Description of the task
All lines from the one with "NOTE: Starting with" through the last line of the data below should be copied exactly; please add nothing.

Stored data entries

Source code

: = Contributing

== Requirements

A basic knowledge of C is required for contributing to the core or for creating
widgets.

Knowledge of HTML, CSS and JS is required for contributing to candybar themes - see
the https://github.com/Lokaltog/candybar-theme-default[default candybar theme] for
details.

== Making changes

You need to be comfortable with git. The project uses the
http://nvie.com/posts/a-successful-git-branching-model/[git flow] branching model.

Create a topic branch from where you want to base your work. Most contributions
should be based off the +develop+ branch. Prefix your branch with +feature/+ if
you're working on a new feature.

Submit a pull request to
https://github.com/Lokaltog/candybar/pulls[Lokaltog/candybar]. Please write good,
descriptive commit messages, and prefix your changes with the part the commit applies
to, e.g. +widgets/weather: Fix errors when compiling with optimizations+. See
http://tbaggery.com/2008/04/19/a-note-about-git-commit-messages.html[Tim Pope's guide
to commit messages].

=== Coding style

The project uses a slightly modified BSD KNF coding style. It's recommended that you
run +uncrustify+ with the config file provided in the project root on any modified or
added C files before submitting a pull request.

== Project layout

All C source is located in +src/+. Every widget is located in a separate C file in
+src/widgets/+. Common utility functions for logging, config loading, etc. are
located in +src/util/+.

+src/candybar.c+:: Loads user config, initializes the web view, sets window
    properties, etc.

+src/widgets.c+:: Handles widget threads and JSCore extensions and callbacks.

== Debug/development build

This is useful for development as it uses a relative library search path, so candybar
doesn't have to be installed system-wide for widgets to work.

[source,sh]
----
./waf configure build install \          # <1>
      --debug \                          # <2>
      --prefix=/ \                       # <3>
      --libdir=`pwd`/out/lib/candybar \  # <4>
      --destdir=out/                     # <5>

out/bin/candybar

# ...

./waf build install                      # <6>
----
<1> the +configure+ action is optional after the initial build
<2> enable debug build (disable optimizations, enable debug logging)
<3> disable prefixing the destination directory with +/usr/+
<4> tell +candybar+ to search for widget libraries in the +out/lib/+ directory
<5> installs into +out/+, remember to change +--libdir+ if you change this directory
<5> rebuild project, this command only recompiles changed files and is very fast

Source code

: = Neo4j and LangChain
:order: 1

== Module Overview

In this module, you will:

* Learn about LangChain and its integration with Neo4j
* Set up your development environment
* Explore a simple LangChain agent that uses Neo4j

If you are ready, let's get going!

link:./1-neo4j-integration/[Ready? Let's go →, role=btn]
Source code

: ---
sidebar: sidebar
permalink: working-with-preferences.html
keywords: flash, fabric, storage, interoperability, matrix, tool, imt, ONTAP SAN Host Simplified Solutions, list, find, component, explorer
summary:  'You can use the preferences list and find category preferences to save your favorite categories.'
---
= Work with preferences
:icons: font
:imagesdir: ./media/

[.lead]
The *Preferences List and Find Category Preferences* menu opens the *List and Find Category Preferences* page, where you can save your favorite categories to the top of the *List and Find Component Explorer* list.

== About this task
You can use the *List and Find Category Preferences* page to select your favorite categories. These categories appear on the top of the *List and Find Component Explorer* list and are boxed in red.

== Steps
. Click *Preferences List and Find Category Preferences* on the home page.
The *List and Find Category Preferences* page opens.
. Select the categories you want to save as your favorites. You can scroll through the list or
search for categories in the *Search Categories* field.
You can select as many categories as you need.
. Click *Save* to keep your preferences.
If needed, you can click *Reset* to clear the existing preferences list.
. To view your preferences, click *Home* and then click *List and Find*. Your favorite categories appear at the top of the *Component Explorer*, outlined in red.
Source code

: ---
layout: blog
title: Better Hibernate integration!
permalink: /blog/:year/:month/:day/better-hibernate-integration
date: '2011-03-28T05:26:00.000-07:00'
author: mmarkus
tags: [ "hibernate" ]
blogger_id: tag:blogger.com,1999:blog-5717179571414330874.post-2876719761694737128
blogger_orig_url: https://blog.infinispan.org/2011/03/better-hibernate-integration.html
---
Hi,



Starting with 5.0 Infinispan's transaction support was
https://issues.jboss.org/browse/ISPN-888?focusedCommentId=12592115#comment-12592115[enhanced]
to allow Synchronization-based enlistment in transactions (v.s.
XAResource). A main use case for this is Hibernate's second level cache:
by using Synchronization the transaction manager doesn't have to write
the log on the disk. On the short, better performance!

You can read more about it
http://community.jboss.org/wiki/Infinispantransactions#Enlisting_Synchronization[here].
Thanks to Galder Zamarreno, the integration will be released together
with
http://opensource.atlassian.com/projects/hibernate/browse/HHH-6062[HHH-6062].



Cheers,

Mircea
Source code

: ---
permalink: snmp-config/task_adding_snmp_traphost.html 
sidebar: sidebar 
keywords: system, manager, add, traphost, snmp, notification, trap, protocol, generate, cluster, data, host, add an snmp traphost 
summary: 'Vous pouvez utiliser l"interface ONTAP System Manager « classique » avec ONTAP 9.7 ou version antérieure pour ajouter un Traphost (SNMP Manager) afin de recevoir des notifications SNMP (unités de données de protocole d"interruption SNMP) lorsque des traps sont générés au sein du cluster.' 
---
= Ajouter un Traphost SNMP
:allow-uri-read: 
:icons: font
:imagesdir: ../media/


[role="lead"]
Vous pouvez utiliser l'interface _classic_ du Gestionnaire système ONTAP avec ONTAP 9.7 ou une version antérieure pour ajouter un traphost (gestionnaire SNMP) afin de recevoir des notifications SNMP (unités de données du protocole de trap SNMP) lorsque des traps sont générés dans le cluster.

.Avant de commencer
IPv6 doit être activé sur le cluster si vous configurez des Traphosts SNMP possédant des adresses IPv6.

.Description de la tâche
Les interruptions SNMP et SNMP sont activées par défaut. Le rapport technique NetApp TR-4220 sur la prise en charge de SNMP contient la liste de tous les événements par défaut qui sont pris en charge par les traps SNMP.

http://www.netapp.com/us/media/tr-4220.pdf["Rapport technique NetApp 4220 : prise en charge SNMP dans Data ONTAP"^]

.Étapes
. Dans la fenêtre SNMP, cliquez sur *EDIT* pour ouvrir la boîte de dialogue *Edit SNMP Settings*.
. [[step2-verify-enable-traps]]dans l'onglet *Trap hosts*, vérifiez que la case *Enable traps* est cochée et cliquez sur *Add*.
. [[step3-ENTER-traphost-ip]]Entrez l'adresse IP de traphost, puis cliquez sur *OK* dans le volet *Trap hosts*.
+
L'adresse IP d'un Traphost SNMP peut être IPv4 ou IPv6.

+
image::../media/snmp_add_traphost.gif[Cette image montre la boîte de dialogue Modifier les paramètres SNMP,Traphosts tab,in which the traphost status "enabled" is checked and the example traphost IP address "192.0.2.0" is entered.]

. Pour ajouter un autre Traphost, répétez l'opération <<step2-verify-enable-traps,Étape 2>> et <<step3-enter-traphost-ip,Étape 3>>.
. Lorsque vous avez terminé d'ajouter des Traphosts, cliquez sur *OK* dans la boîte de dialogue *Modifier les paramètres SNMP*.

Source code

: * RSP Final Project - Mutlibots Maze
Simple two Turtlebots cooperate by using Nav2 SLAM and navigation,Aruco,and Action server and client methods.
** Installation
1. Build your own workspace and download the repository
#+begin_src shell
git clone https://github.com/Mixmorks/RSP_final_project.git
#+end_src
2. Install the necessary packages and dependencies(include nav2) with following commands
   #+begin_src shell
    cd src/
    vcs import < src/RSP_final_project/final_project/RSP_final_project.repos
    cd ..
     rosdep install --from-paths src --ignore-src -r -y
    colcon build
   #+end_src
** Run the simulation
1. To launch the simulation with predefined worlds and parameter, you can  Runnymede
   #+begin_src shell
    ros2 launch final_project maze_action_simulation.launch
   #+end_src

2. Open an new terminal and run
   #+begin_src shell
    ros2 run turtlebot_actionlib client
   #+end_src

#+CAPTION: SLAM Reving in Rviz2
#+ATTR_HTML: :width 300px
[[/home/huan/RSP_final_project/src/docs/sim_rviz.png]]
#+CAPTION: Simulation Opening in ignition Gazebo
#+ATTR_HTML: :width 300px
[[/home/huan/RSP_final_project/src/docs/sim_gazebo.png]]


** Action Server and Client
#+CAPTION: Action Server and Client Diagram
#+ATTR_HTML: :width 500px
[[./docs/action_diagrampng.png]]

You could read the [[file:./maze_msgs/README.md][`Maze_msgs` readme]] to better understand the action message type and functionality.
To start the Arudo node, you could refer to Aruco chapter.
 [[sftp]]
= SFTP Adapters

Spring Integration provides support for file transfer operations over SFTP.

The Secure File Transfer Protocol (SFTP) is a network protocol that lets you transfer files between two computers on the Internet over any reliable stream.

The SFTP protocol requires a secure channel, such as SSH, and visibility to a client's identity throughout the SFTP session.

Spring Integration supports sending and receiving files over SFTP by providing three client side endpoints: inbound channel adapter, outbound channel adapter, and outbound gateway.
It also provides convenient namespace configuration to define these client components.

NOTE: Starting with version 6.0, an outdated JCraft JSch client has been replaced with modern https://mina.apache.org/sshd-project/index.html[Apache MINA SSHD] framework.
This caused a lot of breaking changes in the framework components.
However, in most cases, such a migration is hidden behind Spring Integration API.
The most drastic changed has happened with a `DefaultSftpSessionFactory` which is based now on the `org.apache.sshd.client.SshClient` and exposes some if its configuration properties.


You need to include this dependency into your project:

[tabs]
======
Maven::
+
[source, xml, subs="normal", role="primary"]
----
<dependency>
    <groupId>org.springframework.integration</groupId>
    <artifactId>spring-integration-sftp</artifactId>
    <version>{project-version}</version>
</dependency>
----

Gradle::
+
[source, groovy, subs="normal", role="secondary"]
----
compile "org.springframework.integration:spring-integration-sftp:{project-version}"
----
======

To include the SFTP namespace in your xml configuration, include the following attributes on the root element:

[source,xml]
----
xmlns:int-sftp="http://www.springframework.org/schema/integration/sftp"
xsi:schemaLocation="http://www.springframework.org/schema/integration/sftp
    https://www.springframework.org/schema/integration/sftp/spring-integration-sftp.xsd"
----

Finished task
NOTE: Starting with version 6.0, an outdated JCraft JSch client has been replaced with modern https://mina.apache.org/sshd-project/index.html[Apache MINA SSHD] framework.
This caused a lot of breaking changes in the framework components.
However, in most cases, such a migration is hidden behind Spring Integration API.
The most drastic changed has happened with a `DefaultSftpSessionFactory` which is based now on the `org.apache.sshd.client.SshClient` and exposes some if its configuration properties.


You need to include this dependency into your project:

[tabs]
======
Maven::
+
[source, xml, subs="normal", role="primary"]
----
<dependency>
    <groupId>org.springframework.integration</groupId>
    <artifactId>spring-integration-sftp</artifactId>
    <version>{project-version}</version>
</dependency>
----

Gradle::
+
[source, groovy, subs="normal", role="secondary"]
----
compile "org.springframework.integration:spring-integration-sftp:{project-version}"
----
======

To include the SFTP namespace in your xml configuration, include the following attributes on the root element:

[source,xml]
----
xmlns:int-sftp="http://www.springframework.org/schema/integration/sftp"
xsi:schemaLocation="http://www.springframework.org/schema/integration/sftp
    https://www.springframework.org/schema/integration/sftp/spring-integration-sftp.xsd"
----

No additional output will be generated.